Both Delacroix and Degas, in their respective paintings, are explicitly concerned with the trope of artifice, and, by extension, painting as performance. Delacroix was inspired by literary themes to depict moments of furious drama, and Degas by the rarefied world of the ballerina. Their fictive realms are, at the centre, essentially feminine ones, and problems of gender issues, of the relations between men and women, are encoded in their representations, and one is reminded of Henry James’ comment on the writing of The Bostonians: “… I asked myself what was the most salient and peculiar point in our social life.
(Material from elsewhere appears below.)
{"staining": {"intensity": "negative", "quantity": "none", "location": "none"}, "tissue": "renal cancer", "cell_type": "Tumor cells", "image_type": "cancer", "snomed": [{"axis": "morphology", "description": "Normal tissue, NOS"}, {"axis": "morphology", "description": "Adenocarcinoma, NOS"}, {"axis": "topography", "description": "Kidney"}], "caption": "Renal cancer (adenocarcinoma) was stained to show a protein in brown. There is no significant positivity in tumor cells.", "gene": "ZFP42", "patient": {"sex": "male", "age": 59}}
The answer was: the situation of women, the decline of sentiment of sex, the agitation in their behalf.”8
Notes
1 All references to Ivanhoe are taken from Sir Walter Scott, Ivanhoe (New York: Collier Books, 1962).
2 Quoted by Delancey Ferguson in his foreword to the Collier edition; see Scott, Ivanhoe, p. 10.
3 See Scott, Ivanhoe, p. 11.
4 See Philippe Grunchec, Géricault’s Horses: drawings and watercolours (New York: Vendome Press, 1984).
5 See Stefan Germer, “Pleasurable Fear: Géricault and uncanny trends at the opening of the nineteenth century”, Art History 22.2 (June 1999): 159-183, p. 167.
6 See Eunice Lipton, Looking into Degas: Uneasy Images of Women and Modern Life (Berkeley/Los Angeles/London: University of California Press, 1986), p. 74.
7 See Lipton, Looking into Degas, p. 75.
8 See Henry James, The Bostonians (New York: Modern Library, 1956).